Stop this deadly farce of ceasefire

The present round of clashes had already been going on for nearly a month, but it took the horrifying 17 October killing of nearly 40 innocent people for New Delhi to take notice and pull up the State government. Even then the latter did little beyond taking routine administrative steps like imposition of curfew and deployment of the army. By that time, according to official estimates, more than 1000 houses were burned down in 43 villages in Karbi Anglong district, and a total of 77 people had lost their lives with hundreds more maimed. While both the Dima Halam Daogah (DHD) and the United People's Democratic Solidarity (UPDS) have engaged in arson and killings and both communities have suffered, mainly the Karbis are on the receiving end. Around 50,000 Karbi men, women and children have been crammed together in 49 refugee camps that are being maintained mainly by CPI (ML) cadres in the face of utter official apathy.

The scale of criminal callousness of the Indian state becomes all the more glaring when one remembers the backdrop to the recent bloodletting. This is the third such inter-tribal group clash in the region in 30 months since the April 2003 Dimasa-Hmar bloody conflict which was followed by Karbi-Kuki clashes, and yet, even after both the DHD and the UPDS openly declared war against each other in press conferences early this month, the State government remained a mute spectator. So did the joint monitoring group – comprising top officials from the State as well as central governments – that was set up precisely to keep a constant vigil and prevent such incidents.

But is it simply a case of failure on the part of the governments? Or is there a deliberate political design? The question arises because the armed outfits on collision course are not even semi-underground ones. Their leaders stay in known residences and meet ministers. Their armed cadres operate brick kilns and other businesses, move about in vehicles, go to banks and wherever they wish to and indulge in extortions with impunity, even though the ceasefire agreements stipulate that they must stay in the designated camps. They are allowed to move freely even during curfew hours, as the Assam governor saw for himself in a surprise visit to one of the camps very recently. This was a clear and impermissible violation of the ceasefire ground rules, he declared.

Not to allow such violation was and remains a necessity, but more is needed. There must be an immediate and thorough revision of the "ground rules", through democratic consultations, in the light of nearly four years of experience that is far from satisfactory. Only one designated camp should be allowed for each outfit (not more, as at present) and that too only in the core area for the concerned tribe, i.e., the area exclusively or densely populated by them. This will help reduce mutual antagonism and chances of confrontation; and also make monitoring easier.
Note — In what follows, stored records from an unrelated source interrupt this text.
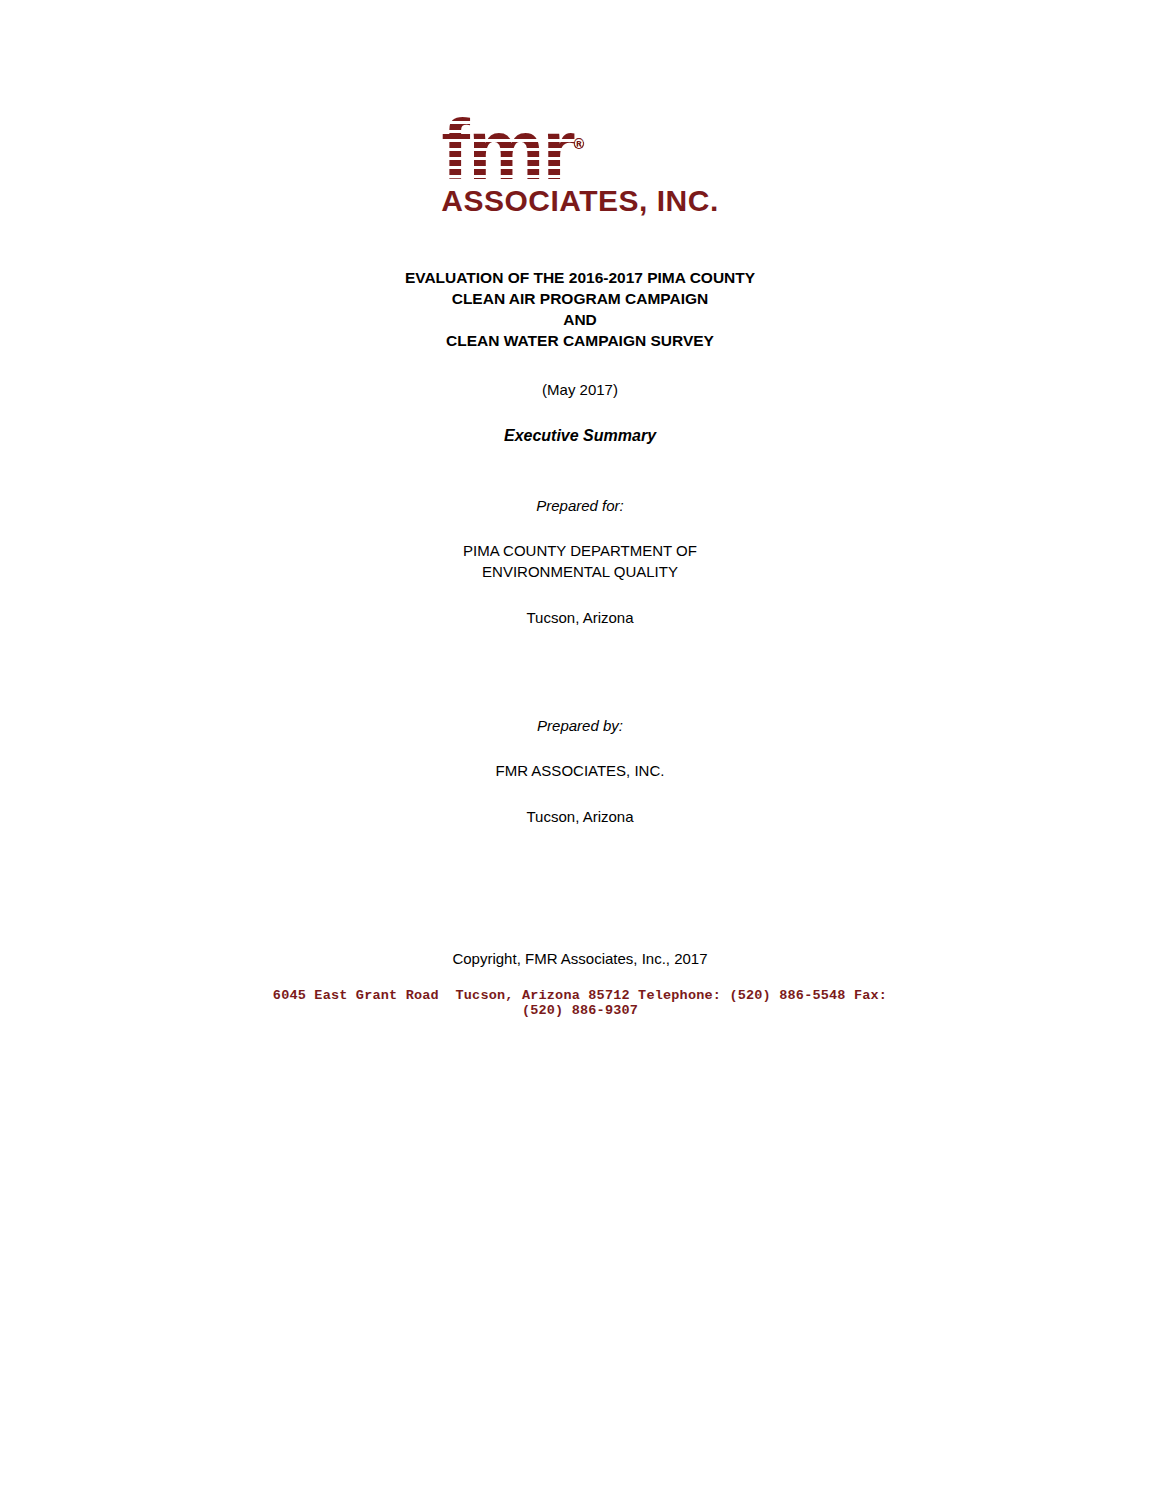fmr® ASSOCIATES, INC.
EVALUATION OF THE 2016-2017 PIMA COUNTY
CLEAN AIR PROGRAM CAMPAIGN
AND
CLEAN WATER CAMPAIGN SURVEY
(May 2017)
Executive Summary
Prepared for:
PIMA COUNTY DEPARTMENT OF
ENVIRONMENTAL QUALITY
Tucson, Arizona
Prepared by:
FMR ASSOCIATES, INC.
Tucson, Arizona
Copyright, FMR Associates, Inc., 2017
6045 East Grant Road Tucson, Arizona 85712 Telephone: (520) 886-5548 Fax: (520) 886-9307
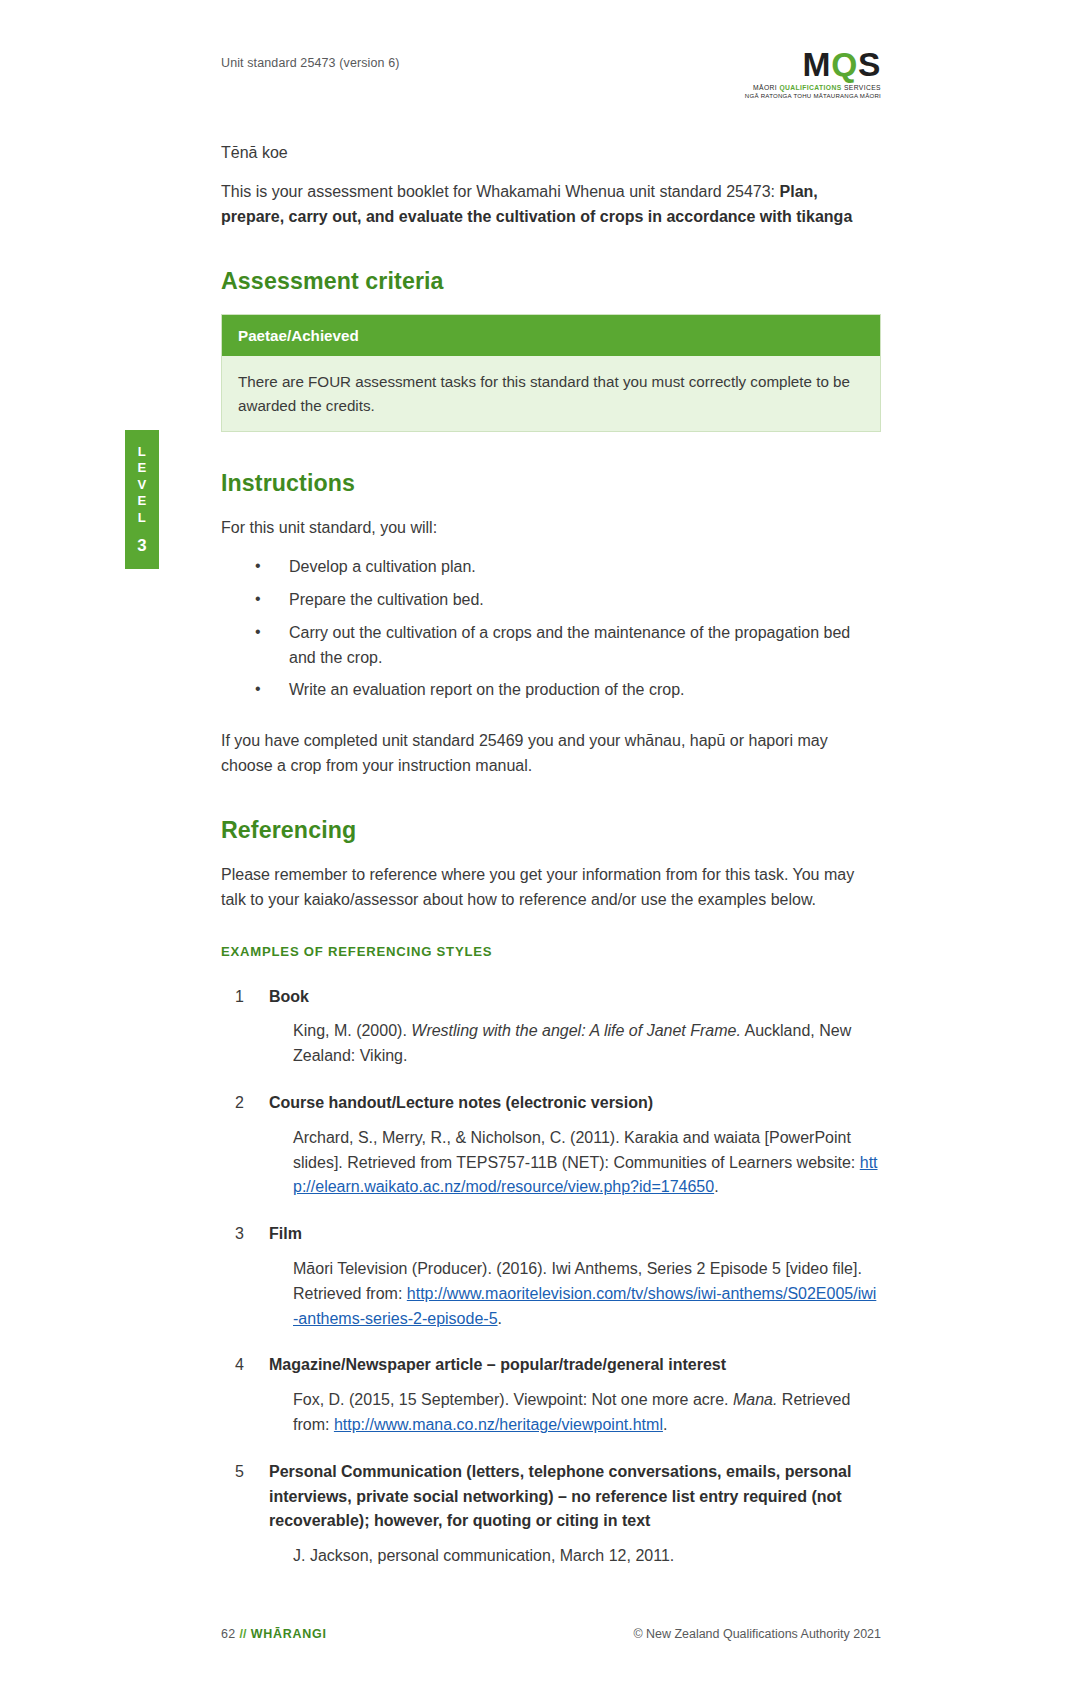Unit standard 25473 (version 6)
MQS
MĀORI QUALIFICATIONS SERVICES
NGĀ RATONGA TOHU MĀTAURANGA MĀORI
LEVEL
3
Tēnā koe
This is your assessment booklet for Whakamahi Whenua unit standard 25473: Plan, prepare, carry out, and evaluate the cultivation of crops in accordance with tikanga
Assessment criteria
Paetae/Achieved
There are FOUR assessment tasks for this standard that you must correctly complete to be awarded the credits.
Instructions
For this unit standard, you will:
Develop a cultivation plan.
Prepare the cultivation bed.
Carry out the cultivation of a crops and the maintenance of the propagation bed and the crop.
Write an evaluation report on the production of the crop.
If you have completed unit standard 25469 you and your whānau, hapū or hapori may choose a crop from your instruction manual.
Referencing
Please remember to reference where you get your information from for this task. You may talk to your kaiako/assessor about how to reference and/or use the examples below.
Examples of referencing styles
Book
King, M. (2000). Wrestling with the angel: A life of Janet Frame. Auckland, New Zealand: Viking.
Course handout/Lecture notes (electronic version)
Archard, S., Merry, R., & Nicholson, C. (2011). Karakia and waiata [PowerPoint slides]. Retrieved from TEPS757-11B (NET): Communities of Learners website: http://elearn.waikato.ac.nz/mod/resource/view.php?id=174650.
Film
Māori Television (Producer). (2016). Iwi Anthems, Series 2 Episode 5 [video file]. Retrieved from: http://www.maoritelevision.com/tv/shows/iwi-anthems/S02E005/iwi-anthems-series-2-episode-5.
Magazine/Newspaper article – popular/trade/general interest
Fox, D. (2015, 15 September). Viewpoint: Not one more acre. Mana. Retrieved from: http://www.mana.co.nz/heritage/viewpoint.html.
Personal Communication (letters, telephone conversations, emails, personal interviews, private social networking) – no reference list entry required (not recoverable); however, for quoting or citing in text
J. Jackson, personal communication, March 12, 2011.
62//WHĀRANGI
© New Zealand Qualifications Authority 2021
However, these are but urgent interim measures to be adopted during ceasefire, which by definition can only be a short-term arrangement pending a real long-term solution. Ceasefire, when stretched indefinitely, only invites more fire. What the people of Karbi Anglong and NC Hills really need is a time-bound plan for the fulfillment of their democratic aspirations and political demands. And the best way to ensure that is to honour the national commitment given to them way back in 1969 in the shape of Article 244A of the constitution, i.e., to constitute an autonomous State within the State of Assam. But this, or any other political solution for that matter, is the last thing the rulers in Dispur and Delhi are prepared to concede. The ruling parties, having little foothold in the region, have been using the militant outfits from the very beginning for electoral gains and other political ends. They would continue to do so as long as they can. Worst of all, the State government has started raising the bogey of a 'red army' allegedly led by CPI (ML) leader and ex-MP Jayant Rongpi. This is a heinous attempt by a failed and discredited chief minister to pass off the blame to the party and the people's leader that have long symbolised the fraternal unity of Karbi, Dimasa and other tribes – a party and a leader that have been leading the mass movement for the attainment of their cherished aim of autonomous state in the most democratic, peaceful way. More, this is a nasty design to further destabilise the entire region to serve the vested interests. It is the bounden duty of all lovers of peace and democracy throughout the country to crush this conspiracy and stand by our bleeding brothers and sisters in this hour of man made crisis.